━━━━━ INPUT ━━━━━
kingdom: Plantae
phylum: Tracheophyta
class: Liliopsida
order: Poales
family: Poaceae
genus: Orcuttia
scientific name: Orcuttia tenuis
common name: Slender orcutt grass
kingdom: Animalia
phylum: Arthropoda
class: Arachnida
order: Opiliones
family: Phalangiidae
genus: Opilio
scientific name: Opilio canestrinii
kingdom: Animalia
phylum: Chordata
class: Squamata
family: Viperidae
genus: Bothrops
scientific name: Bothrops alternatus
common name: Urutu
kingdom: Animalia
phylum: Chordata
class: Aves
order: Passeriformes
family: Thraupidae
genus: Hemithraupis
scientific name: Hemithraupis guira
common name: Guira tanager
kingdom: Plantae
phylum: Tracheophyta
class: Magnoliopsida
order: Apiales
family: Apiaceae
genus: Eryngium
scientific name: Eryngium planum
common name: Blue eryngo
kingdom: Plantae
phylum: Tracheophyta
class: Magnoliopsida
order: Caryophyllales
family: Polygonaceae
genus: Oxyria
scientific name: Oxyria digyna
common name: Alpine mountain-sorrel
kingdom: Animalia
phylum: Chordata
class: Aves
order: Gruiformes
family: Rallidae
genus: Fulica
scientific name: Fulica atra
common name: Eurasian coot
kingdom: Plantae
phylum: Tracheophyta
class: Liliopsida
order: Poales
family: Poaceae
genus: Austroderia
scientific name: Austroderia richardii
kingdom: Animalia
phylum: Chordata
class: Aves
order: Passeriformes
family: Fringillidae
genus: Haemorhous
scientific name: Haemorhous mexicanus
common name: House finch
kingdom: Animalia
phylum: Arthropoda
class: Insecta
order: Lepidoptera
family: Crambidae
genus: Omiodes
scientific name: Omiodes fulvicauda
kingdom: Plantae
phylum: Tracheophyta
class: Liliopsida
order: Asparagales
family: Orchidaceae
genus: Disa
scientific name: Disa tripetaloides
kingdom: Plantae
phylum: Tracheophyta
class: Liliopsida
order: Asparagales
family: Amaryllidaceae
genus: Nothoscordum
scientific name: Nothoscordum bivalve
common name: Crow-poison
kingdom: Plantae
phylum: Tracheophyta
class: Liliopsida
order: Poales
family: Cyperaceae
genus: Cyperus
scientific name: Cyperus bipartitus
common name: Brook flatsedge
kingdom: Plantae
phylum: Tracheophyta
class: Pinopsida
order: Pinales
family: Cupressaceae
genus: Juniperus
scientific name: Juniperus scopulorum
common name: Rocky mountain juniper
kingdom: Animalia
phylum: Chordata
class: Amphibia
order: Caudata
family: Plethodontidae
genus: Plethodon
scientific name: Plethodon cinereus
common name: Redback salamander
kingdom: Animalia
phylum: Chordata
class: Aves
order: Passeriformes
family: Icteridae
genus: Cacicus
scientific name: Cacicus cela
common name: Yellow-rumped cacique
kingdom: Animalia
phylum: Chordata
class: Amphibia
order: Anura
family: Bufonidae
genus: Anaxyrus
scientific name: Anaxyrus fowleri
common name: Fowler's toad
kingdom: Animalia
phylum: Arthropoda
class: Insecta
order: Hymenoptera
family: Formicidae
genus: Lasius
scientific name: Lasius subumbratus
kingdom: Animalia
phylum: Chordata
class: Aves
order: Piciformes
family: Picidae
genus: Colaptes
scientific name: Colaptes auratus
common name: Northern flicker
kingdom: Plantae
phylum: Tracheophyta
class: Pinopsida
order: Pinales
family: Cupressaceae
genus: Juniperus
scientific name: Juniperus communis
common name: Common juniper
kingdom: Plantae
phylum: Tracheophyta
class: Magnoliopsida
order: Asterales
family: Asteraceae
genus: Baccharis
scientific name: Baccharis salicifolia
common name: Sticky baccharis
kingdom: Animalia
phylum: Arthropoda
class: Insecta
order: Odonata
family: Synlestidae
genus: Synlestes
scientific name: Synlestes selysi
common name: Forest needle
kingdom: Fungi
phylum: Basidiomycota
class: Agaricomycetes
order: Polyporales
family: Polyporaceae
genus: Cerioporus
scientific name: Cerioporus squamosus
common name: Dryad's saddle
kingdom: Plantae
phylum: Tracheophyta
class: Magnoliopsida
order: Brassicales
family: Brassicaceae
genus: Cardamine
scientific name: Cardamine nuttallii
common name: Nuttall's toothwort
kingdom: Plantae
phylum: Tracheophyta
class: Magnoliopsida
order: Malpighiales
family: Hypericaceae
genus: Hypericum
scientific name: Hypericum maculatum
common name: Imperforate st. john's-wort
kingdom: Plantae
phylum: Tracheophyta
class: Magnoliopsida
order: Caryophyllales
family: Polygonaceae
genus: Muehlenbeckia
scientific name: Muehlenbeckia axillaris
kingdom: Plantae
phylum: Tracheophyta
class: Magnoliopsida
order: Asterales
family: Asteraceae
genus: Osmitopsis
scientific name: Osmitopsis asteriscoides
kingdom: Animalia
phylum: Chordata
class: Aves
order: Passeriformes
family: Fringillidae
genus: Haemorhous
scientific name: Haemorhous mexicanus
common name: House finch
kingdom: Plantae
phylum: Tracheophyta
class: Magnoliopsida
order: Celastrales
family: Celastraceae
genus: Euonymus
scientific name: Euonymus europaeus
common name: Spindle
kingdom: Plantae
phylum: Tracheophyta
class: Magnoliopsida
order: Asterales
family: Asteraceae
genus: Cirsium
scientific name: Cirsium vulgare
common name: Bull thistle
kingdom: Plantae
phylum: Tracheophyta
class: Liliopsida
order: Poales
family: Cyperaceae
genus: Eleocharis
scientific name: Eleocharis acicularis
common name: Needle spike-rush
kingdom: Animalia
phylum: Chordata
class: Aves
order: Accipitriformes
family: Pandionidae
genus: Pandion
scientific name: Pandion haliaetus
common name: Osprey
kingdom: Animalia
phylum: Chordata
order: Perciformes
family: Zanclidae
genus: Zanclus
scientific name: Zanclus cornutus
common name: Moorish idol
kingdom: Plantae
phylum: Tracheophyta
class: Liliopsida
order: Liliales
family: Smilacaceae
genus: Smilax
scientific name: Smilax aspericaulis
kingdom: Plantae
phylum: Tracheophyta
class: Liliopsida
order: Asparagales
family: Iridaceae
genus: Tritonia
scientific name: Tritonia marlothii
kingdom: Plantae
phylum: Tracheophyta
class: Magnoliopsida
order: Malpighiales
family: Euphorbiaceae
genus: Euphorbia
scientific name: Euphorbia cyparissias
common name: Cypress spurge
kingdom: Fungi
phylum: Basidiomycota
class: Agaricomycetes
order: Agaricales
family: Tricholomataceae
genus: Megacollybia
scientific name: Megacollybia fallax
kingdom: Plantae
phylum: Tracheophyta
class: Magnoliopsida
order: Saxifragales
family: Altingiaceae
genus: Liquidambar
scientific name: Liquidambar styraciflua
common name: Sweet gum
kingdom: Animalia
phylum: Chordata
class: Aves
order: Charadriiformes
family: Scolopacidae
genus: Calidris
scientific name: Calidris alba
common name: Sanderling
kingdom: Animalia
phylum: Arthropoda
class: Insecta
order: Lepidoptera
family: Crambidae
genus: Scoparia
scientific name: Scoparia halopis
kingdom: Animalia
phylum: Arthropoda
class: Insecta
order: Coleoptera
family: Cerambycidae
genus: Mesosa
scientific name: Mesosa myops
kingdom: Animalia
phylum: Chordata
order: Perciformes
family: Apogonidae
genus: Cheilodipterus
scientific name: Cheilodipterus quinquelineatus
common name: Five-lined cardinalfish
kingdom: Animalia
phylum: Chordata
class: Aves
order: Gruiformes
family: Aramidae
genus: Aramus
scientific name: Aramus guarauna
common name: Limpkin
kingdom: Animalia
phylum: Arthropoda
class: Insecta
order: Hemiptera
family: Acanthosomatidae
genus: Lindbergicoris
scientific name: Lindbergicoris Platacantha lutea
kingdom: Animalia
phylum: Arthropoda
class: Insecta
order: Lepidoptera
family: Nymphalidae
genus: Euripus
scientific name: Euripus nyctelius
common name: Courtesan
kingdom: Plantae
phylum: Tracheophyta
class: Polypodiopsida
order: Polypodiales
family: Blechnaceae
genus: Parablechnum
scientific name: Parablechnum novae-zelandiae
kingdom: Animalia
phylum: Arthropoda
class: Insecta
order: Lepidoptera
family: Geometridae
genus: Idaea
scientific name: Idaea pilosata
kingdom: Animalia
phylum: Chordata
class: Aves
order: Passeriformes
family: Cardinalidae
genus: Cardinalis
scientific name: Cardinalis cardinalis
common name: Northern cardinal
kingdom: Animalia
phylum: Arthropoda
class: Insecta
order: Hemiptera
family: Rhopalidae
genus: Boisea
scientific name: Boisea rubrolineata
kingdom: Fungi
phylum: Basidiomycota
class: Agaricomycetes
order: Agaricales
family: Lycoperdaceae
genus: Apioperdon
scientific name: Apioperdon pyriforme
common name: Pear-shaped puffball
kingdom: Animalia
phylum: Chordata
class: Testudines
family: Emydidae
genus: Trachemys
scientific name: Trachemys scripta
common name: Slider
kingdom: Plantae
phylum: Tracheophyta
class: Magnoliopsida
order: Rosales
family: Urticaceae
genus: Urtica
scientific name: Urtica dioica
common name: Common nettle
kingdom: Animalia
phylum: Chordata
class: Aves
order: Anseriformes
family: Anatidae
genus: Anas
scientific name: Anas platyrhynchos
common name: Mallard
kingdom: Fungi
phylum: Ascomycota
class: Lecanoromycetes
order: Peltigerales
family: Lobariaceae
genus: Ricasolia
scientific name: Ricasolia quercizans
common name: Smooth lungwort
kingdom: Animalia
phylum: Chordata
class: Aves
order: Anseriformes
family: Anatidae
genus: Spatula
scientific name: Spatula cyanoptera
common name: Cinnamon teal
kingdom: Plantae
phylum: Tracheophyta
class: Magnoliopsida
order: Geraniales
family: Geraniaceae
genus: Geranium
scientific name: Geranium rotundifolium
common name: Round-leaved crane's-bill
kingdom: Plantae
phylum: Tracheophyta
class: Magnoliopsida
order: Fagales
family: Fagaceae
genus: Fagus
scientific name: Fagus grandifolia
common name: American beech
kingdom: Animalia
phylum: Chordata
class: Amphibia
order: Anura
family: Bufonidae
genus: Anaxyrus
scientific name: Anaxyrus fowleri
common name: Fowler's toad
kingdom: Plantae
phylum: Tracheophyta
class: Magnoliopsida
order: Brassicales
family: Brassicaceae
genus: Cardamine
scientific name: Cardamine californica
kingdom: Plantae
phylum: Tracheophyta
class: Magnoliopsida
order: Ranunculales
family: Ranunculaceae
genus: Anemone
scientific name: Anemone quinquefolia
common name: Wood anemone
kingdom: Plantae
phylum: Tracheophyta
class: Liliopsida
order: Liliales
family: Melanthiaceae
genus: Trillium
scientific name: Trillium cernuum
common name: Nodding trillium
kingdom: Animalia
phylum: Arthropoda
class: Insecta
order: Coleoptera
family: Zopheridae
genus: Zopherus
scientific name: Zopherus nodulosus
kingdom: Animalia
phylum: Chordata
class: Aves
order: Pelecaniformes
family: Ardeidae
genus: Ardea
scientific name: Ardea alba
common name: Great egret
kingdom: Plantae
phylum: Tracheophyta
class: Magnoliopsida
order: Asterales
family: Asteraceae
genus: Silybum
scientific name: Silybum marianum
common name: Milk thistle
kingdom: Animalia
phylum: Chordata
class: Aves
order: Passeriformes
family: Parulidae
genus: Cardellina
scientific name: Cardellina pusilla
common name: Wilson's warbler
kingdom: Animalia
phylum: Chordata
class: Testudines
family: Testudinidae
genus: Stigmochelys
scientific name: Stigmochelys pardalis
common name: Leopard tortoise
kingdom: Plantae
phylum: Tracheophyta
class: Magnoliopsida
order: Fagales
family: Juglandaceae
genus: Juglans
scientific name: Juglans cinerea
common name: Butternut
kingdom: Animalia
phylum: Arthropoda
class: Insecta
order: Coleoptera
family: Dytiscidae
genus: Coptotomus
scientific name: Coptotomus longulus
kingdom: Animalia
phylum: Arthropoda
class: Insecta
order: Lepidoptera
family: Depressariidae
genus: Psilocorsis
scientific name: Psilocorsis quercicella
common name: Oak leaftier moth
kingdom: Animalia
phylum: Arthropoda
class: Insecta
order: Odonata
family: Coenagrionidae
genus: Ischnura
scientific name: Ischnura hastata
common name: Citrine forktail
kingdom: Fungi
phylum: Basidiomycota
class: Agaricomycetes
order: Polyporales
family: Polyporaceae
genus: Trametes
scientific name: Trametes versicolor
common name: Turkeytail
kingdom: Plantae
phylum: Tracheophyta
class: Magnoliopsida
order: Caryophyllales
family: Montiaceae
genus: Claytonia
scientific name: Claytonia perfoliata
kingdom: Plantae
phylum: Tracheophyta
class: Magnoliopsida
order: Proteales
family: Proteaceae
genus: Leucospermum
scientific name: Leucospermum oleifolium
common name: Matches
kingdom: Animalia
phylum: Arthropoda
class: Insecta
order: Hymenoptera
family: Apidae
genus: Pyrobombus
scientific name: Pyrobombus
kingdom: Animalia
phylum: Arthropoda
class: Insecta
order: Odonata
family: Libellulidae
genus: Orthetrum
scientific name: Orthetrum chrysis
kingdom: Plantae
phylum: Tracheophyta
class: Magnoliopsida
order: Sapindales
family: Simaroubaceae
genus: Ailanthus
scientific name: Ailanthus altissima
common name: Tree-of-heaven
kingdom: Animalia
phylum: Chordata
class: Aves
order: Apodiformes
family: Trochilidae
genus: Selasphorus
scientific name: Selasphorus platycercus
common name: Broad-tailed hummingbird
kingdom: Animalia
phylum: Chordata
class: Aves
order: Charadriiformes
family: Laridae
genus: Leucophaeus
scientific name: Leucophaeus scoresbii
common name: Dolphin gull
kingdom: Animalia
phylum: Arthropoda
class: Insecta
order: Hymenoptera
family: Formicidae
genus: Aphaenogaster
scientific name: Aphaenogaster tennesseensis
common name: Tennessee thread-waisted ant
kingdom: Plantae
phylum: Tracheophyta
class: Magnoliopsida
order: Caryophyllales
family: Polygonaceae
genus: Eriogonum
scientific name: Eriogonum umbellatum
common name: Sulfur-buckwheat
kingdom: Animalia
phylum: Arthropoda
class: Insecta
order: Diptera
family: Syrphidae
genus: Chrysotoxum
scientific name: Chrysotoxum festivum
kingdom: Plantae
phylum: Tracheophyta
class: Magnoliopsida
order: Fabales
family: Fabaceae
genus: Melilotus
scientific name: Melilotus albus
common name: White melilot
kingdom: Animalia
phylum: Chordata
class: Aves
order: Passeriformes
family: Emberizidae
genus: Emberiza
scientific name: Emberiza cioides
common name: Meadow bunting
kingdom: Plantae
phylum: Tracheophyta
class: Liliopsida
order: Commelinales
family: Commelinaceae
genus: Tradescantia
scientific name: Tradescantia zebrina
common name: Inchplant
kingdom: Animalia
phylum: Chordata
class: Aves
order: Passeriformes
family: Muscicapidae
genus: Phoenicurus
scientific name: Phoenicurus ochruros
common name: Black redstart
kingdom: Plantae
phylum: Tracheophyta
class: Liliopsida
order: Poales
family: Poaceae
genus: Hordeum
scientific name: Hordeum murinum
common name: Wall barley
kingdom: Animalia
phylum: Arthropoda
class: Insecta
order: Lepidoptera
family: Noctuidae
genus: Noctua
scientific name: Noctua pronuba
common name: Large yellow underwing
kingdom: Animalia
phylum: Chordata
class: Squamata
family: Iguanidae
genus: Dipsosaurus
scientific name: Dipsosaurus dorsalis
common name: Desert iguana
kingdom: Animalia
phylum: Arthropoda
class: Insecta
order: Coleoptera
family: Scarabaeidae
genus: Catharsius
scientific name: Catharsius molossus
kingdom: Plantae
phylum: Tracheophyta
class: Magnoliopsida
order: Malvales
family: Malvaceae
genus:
━━━━━
Quote the material starting at the line that contains "scientific name: Ricasolia quercizans" and ending after the line that contains "scientific name: Fagus grandifolia", both lines included.

scientific name: Ricasolia quercizans
common name: Smooth lungwort
kingdom: Animalia
phylum: Chordata
class: Aves
order: Anseriformes
family: Anatidae
genus: Spatula
scientific name: Spatula cyanoptera
common name: Cinnamon teal
kingdom: Plantae
phylum: Tracheophyta
class: Magnoliopsida
order: Geraniales
family: Geraniaceae
genus: Geranium
scientific name: Geranium rotundifolium
common name: Round-leaved crane's-bill
kingdom: Plantae
phylum: Tracheophyta
class: Magnoliopsida
order: Fagales
family: Fagaceae
genus: Fagus
scientific name: Fagus grandifolia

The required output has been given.